Dandim 0507 Bekasi, Kolonel Arm Rico Sirait. (IDN Times/Imam Faishal)
Kementerian Pertahanan (Kemhan) membenarkan satu lagi peserta SPPI meninggal ketika mengikuti latihan dasar militer. Peserta keempat atas nama Muhammad Rifki Renaldi Gunawan. Ia mengikuti pendidikan di Satdik Yon Prako 465.
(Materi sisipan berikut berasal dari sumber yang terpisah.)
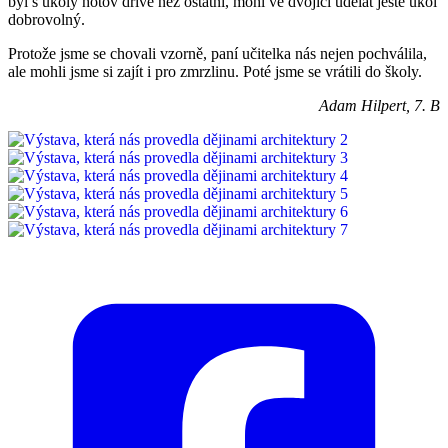
byl s úkoly hotov dříve než ostatní, mohl ve dvojici udělat ještě úkol
dobrovolný.
Protože jsme se chovali vzorně, paní učitelka nás nejen pochválila,
ale mohli jsme si zajít i pro zmrzlinu. Poté jsme se vrátili do školy.
Adam Hilpert, 7. B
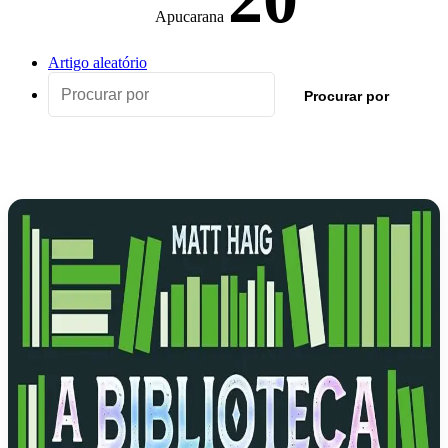
Apucarana
Artigo aleatório
Procurar por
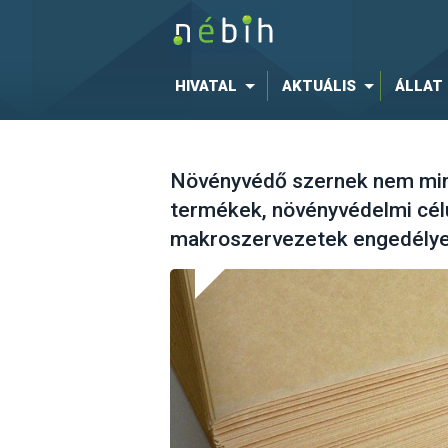
HIVATAL
AKTUÁLIS
ÁLLAT
Növényvédő szernek nem min
termékek, növényvédelmi cél
makroszervezetek engedély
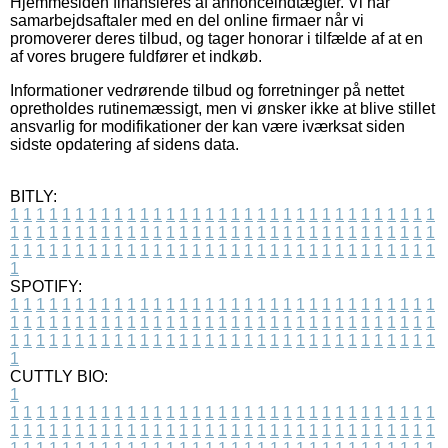
Hjemmesiden finansieres af annonceindtægter. Vi har
samarbejdsaftaler med en del online firmaer når vi
promoverer deres tilbud, og tager honorar i tilfælde af at en
af vores brugere fuldfører et indkøb.
Informationer vedrørende tilbud og forretninger på nettet
opretholdes rutinemæssigt, men vi ønsker ikke at blive stillet
ansvarlig for modifikationer der kan være iværksat siden
sidste opdatering af sidens data.
BITLY:
1
1
1
1
1
1
1
1
1
1
1
1
1
1
1
1
1
1
1
1
1
1
1
1
1
1
1
1
1
1
1
1
1
1
1
1
1
1
1
1
1
1
1
1
1
1
1
1
1
1
1
1
1
1
1
1
1
1
1
1
1
1
1
1
1
1
1
1
1
1
1
1
1
1
1
1
1
1
1
1
1
1
1
1
1
1
1
1
1
1
1
1
1
1
1
1
1
1
1
1
SPOTIFY:
1
1
1
1
1
1
1
1
1
1
1
1
1
1
1
1
1
1
1
1
1
1
1
1
1
1
1
1
1
1
1
1
1
1
1
1
1
1
1
1
1
1
1
1
1
1
1
1
1
1
1
1
1
1
1
1
1
1
1
1
1
1
1
1
1
1
1
1
1
1
1
1
1
1
1
1
1
1
1
1
1
1
1
1
1
1
1
1
1
1
1
1
1
1
1
1
1
1
1
1
CUTTLY BIO:
1
1
1
1
1
1
1
1
1
1
1
1
1
1
1
1
1
1
1
1
1
1
1
1
1
1
1
1
1
1
1
1
1
1
1
1
1
1
1
1
1
1
1
1
1
1
1
1
1
1
1
1
1
1
1
1
1
1
1
1
1
1
1
1
1
1
1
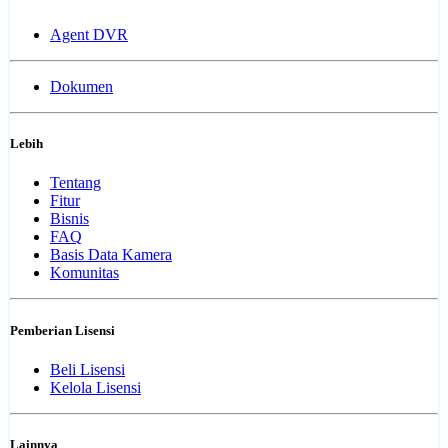
Agent DVR
Dokumen
Lebih
Tentang
Fitur
Bisnis
FAQ
Basis Data Kamera
Komunitas
Pemberian Lisensi
Beli Lisensi
Kelola Lisensi
Lainnya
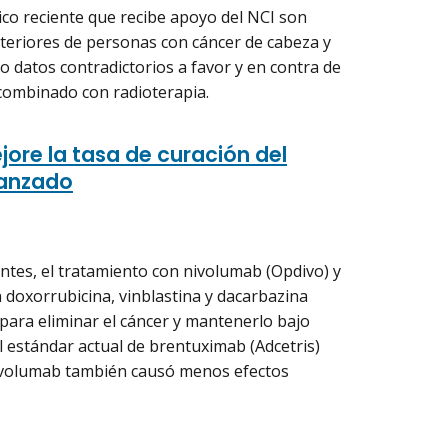
ico reciente que recibe apoyo del NCI son
nteriores de personas con cáncer de cabeza y
 datos contradictorios a favor y en contra de
o combinado con radioterapia.
jore la tasa de curación del
vanzado
entes, el tratamiento con nivolumab (Opdivo) y
 doxorrubicina, vinblastina y dacarbazina
para eliminar el cáncer y mantenerlo bajo
al estándar actual de brentuximab (Adcetris)
ivolumab también causó menos efectos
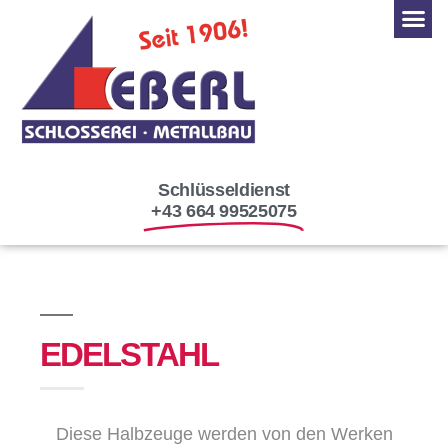
Schlüsseldienst
+43 664 99525075
EDELSTAHL
Diese Halbzeuge werden von den Werken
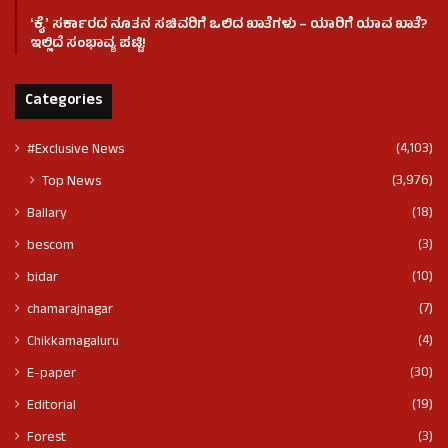
ʻಕೈʼ ಸರ್ಕಾರದ ನೂತನ ಸಚಿವರಿಗೆ ಒಲಿದ ಖಾತೆಗಳು – ಯಾರಿಗೆ ಯಾವ ಖಾತೆ?
ಇಲ್ಲಿದೆ ಸಂಭಾವ್ಯ ಪಟ್ಟಿ!
Categories
(4,103)
#Exclusive News
(3,976)
Top News
(18)
Ballary
(3)
bescom
(10)
bidar
(7)
chamarajnagar
(4)
Chikkamagaluru
(30)
E-paper
(19)
Editorial
(3)
Forest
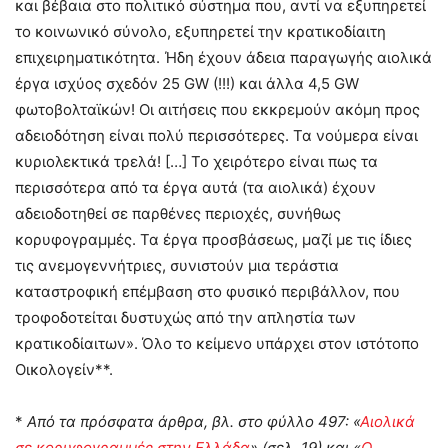
και βέβαια στο πολιτικό σύστημα που, αντί να εξυπηρετεί
το κοινωνικό σύνολο, εξυπηρετεί την κρατικοδίαιτη
επιχειρηματικότητα. Ήδη έχουν άδεια παραγωγής αιολικά
έργα ισχύος σχεδόν 25 GW (!!!) και άλλα 4,5 GW
φωτοβολταϊκών! Οι αιτήσεις που εκκρεμούν ακόμη προς
αδειοδότηση είναι πολύ περισσότερες. Τα νούμερα είναι
κυριολεκτικά τρελά! […] Το χειρότερο είναι πως τα
περισσότερα από τα έργα αυτά (τα αιολικά) έχουν
αδειοδοτηθεί σε παρθένες περιοχές, συνήθως
κορυφογραμμές. Τα έργα προσβάσεως, μαζί με τις ίδιες
τις ανεμογεννήτριες, συνιστούν μια τεράστια
καταστροφική επέμβαση στο φυσικό περιβάλλον, που
τροφοδοτείται δυστυχώς από την απληστία των
κρατικοδίαιτων». Όλο το κείμενο υπάρχει στον ιστότοπο
Οικολογείν**.
*
Από τα πρόσφατα άρθρα, βλ. στο φύλλο 497: «
Αιολικά
σε κορυφογραμμές στην Ελλάδα
» (σελ. 19) και «
Ο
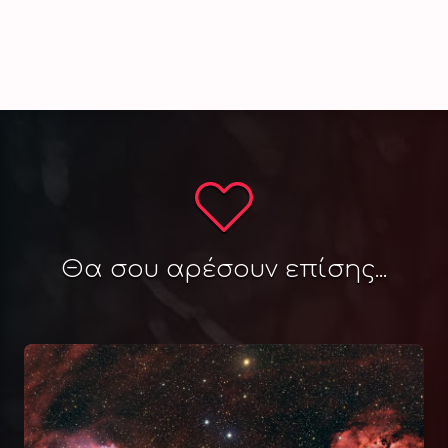
Θα σου αρέσουν επίσης...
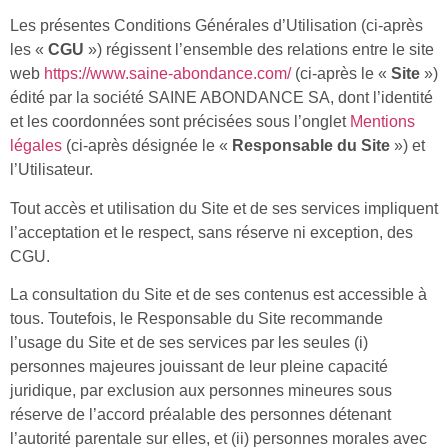
Les présentes Conditions Générales d’Utilisation (ci-après
les «
CGU
») régissent l’ensemble des relations entre le site
web
https://www.saine-abondance.com/
(ci-après le «
Site
»)
édité par la société SAINE ABONDANCE SA, dont l’identité
et les coordonnées sont précisées sous l’onglet
Mentions
légales
(ci-après désignée le «
Responsable du Site
») et
l’Utilisateur.
Tout accès et utilisation du Site et de ses services impliquent
l’acceptation et le respect, sans réserve ni exception, des
CGU.
La consultation du Site et de ses contenus est accessible à
tous. Toutefois, le Responsable du Site recommande
l’usage du Site et de ses services par les seules (i)
personnes majeures jouissant de leur pleine capacité
juridique, par exclusion aux personnes mineures sous
réserve de l’accord préalable des personnes détenant
l’autorité parentale sur elles, et (ii) personnes morales avec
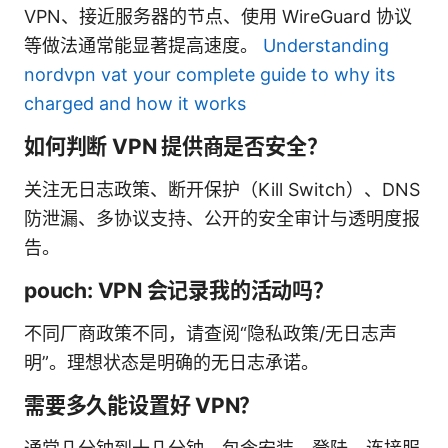
VPN、接近服务器的节点、使用 WireGuard 协议
等做法通常能显著提高速度。
Understanding
nordvpn vat your complete guide to why its
charged and how it works
如何判断 VPN 提供商是否安全？
关注无日志政策、断开保护（Kill Switch）、DNS
防泄漏、多协议支持、公开的安全审计与透明度报
告。
pouch: VPN 会记录我的活动吗？
不同厂商政策不同，请查阅“隐私政策/无日志声
明”。理想状态是明确的无日志承诺。
需要多久能设置好 VPN？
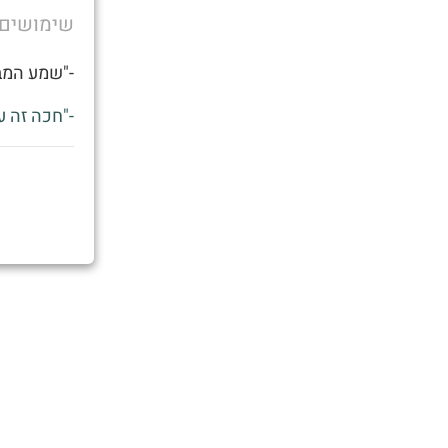
שימושים
-"שמע המבו
-"חכה זה ע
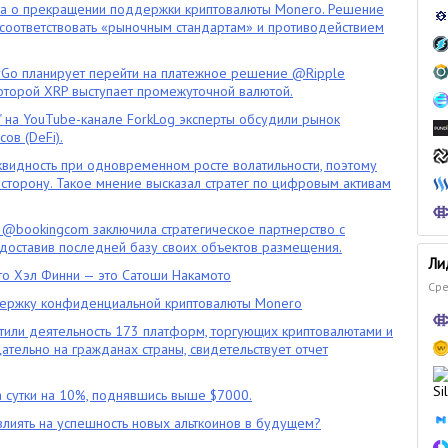
ла о прекращении поддержки криптовалюты Monero. Решение
оответствовать «рыночным стандартам» и противодействием
o планирует перейти на платежное решение @Ripple
которой XRP выступает промежуточной валютой.
" на YouTube-канале ForkLog эксперты обсудили рынок
ов (DeFi).
квидность при одновременном росте волатильности, поэтому
сторону. Такое мнение высказал стратег по цифровым активам
 @bookingcom заключила стратегическое партнерство с
оставив последней базу своих объектов размещения.
Ли
что Хэл Финни — это Сатоши Накамото
Сре
ержку конфиденциальной криптовалюты Monero
тили деятельность 173 платформ, торгующих криптовалютами и
цательно на гражданах страны, свидетельствует отчет
 сутки на 10%, поднявшись выше $7000.
влиять на успешность новых альткоинов в будущем?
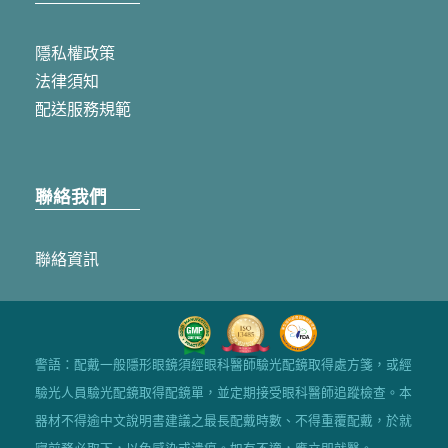
隱私權政策
法律須知
配送服務規範
聯絡我們
聯絡資訊
警語：配戴一般隱形眼鏡須經眼科醫師驗光配鏡取得處方箋，或經
驗光人員驗光配鏡取得配鏡單，並定期接受眼科醫師追蹤檢查。本
器材不得逾中文說明書建議之最長配戴時數、不得重覆配戴，於就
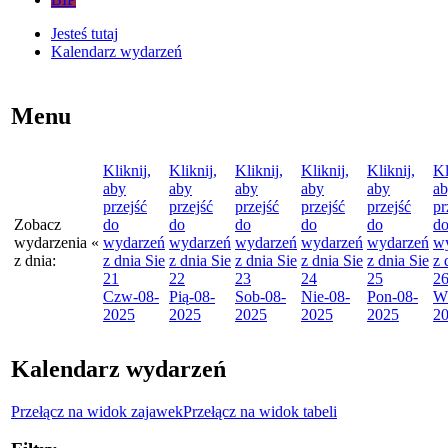
Jesteś tutaj
Kalendarz wydarzeń
Menu
Kliknij,
Kliknij,
Kliknij,
Kliknij,
Kliknij,
Kl
aby
aby
aby
aby
aby
a
przejść
przejść
przejść
przejść
przejść
pr
Zobacz
do
do
do
do
do
d
wydarzenia
«
wydarzeń
wydarzeń
wydarzeń
wydarzeń
wydarzeń
w
z dnia:
z dnia
Sie
z dnia
Sie
z dnia
Sie
z dnia
Sie
z dnia
Sie
z 
21
22
23
24
25
2
Czw
-08-
Pią
-08-
Sob
-08-
Nie
-08-
Pon
-08-
W
2025
2025
2025
2025
2025
2
Kalendarz wydarzeń
Przełącz na widok zajawek
Przełącz na widok tabeli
"Kementerian Pertahanan mengucapkan belasungkawa dan duka cita yang mendalam atas wafatnya almarhum Muhammad Rifki Renaldi Gunawan, salah satu peserta program SPPI KDKMP tahun 2026 yang sedang mengikuti pendidikan di Satdik Yon Parako 465," ungkap Kepala Biro Informasi Pertahanan Kemhan, Brigjen TNI Rico Sirait kepada IDN Times melalui pesan pendek pada Jumat (26/6/2026).
Ia mengatakan, Rifki sempat mengeluh sesak nafas pada Kamis, 25 Juni 2026. Ia kemudian segera mendapatkan penanganan awal dari tim kesehatan kesatuan.
"Kondisi kesehatannya berangsur membaik. Yang bersangkutan sempat kembali mengikuti aktivitas, namun pada sore hari kondisi kesehatannya kembali menurun dan segera dirujuk ke RSAU dr. Esnawan Antariksa untuk memperoleh penanganan medis lanjutan," katanya.
Ia kemudian mendapat penanganan medis secara intensif oleh tim dokter, termasuk perawatan di ruang Intensive Care Unit (ICU). Meskipun berbagai upaya medis telah dilakukan secara optimal, nyawa Rifki tak dapat diselamatkan.
"Almarhum dinyatakan meninggal pada Jumat, 26 Juni 2026 pukul 00.28 WIB," ucap dia.
Selain Rifki, ada tiga peserta SPPI lainnya yang sudah meninggal. Identitas mereka, yakni:
Anisa Muyassaroh: meninggal pada 18 Juni 2026 di satuan pendidikan Dodikjur Rindam VI/Mulawarman, Balikpapan, Kalimantan Timur. Anisa dinyatakan meninggal akibat heat stroke.
Yonanda Muhammad Taufiq: meninggal pada 17 Juni 2026 di Satdik Puslatpur Kodiklatad Baturaja, Sumatra Selatan. Yonanda meninggal akibat cardiac arrest atau henti jantung.
Novia Rahmadhani Sihotang: meninggal pada 23 Juni 2026 di satuan pendidikan Pusbahasa Kodiklatau Jakarta. Novia memiliki riwayat penyakit tuberkolosis.